An effusive celebration of creative drive and longevity, House of Cardin documents Pierre Cardin with the revelatory depth of a fashion catalogue, yet is just as stunning to look at. Perhaps that’s intentional. It might even be an artistic choice by directors P. David Ebersole and Todd Hughes to glide over the surface of one of fashion’s most iconic personalities. We learn of Cardin’s Italian roots, his journey to Paris, and incredible luck in landing amongst the greats of haute couture. We see his rise, hear his recollections, as well as those of others, and all of it is captivating, no mistake. House of Cardin establishes its patriarch as a creative force majeure then proves the point again and again with a life filled with remarkable innovation, good fortune, and success, but it stays far away from any real peek into the adversities that may have informed his work.
Landing in Paris in 1945, Cardin begins networking with fashion greats. Bérard, Cocteau, Jean Marais, Visconti, and Pasolini were among his peers, and soon Cardin becomes head tailor for Christian Dior. Not long after, Cardin opens his own house of fashion with Dior’s blessings and is soon bucking the conventional trends that existed before him. He was the first to propose creating “ready to wear” clothes for the masses. He was the first to really push fashion design for men. With other designers later stealing his ideas as their own (Yves Saint Laurent we are looking at you), it becomes clear that the doc is painting Cardin as a futurist. One whose ideas and innovations only grow in depth and popularity as time goes on.
“…his journey to Paris, and incredible luck in landing amongst the greats of haute couture.”
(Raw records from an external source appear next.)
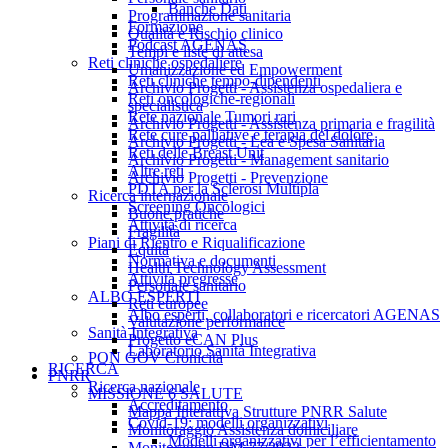
Banche Dati
Programmazione sanitaria
Formazione
Qualità e Rischio clinico
Podcast AGENAS
Tempi e liste di attesa
Reti cliniche ospedaliere
Umanizzazione ed Empowerment
Reti cliniche tempo-dipendenti
Archivio Progetti - Assistenza ospedaliera e
Reti oncologiche-regionali
specialistica
Rete nazionale Tumori rari
Archivio Progetti - Assistenza primaria e fragilità
Rete cure palliative e terapia del dolore
Archivio Progetti - Lea e Spesa Sanitaria
Reti delle Breast Unit
Archivio Progetti - Management sanitario
Altre reti
Archivio Progetti - Prevenzione
PDTA per la Sclerosi Multipla
Ricerca internazionale
Screening Oncologici
Buone pratiche
Attività di ricerca
Fragilità
Piani di Rientro e Riqualificazione
Equità
Normativa e documenti
Health Technology Assessment
Attività pregresse
Personale sanitario
ALBO ESPERTI
Reti europee
Albo esperti, collaboratori e ricercatori AGENAS
Valutazione performance
Sanità Integrativa
Progetto eCAN Plus
Laboratorio Sanità Integrativa
PON GOV Cronicità
RICERCA
PNRR
Ricerca nazionale
MISSIONE 6 SALUTE
Accreditamento
Mappa Interattiva Strutture PNRR Salute
Covid-19: modelli organizzativi
Monitoraggio Assistenza domiciliare
Modelli organizzativi per l’efficientamento
Monitoraggio DM 77/2022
Constructed from interviews with Cardin himself, his friends, and long-time admirers, we are witness to a life well lived and a creative titan in multiple mediums. Connecting the interviews and stock footage are utterly brilliant animations and title designs by Syd Garon, Anton Goddard, and Chris Kirk. Their interstitial pieces retain the Cardin look while never overshadowing the narrative. Coupled with the nimble editing of Brad Comfort and Mel Mel Sukekawa Mooring, we have connective tissue that is indispensable.
Ebersole and Hughes seem to have been given unprecedented access to one of the great designers of our time, and they stay reserved in what they cover. At a certain point in House of Cardin, we do get into Cardin’s two major romances, one with actress Jean Moreau, the other with fashion designer Andre Oliver. To his full credit Cardin, when interviewed at the time, made no secret of his fluid orientation. It is in those archive interviews, along with the tragic death of Oliver from AIDS, that we seem to get the unguarded Cardin. As a viewer, I wanted more of that.
In the end, House of Cardin is a solid, encyclopedic documentary of one of the greatest designers of our time. He deserves to be celebrated, no question there. But this doc wants to inform rather than reveal, to celebrate rather than investigate. C’est la vie.
"…[Cardin] deserves to be celebrated, no question there."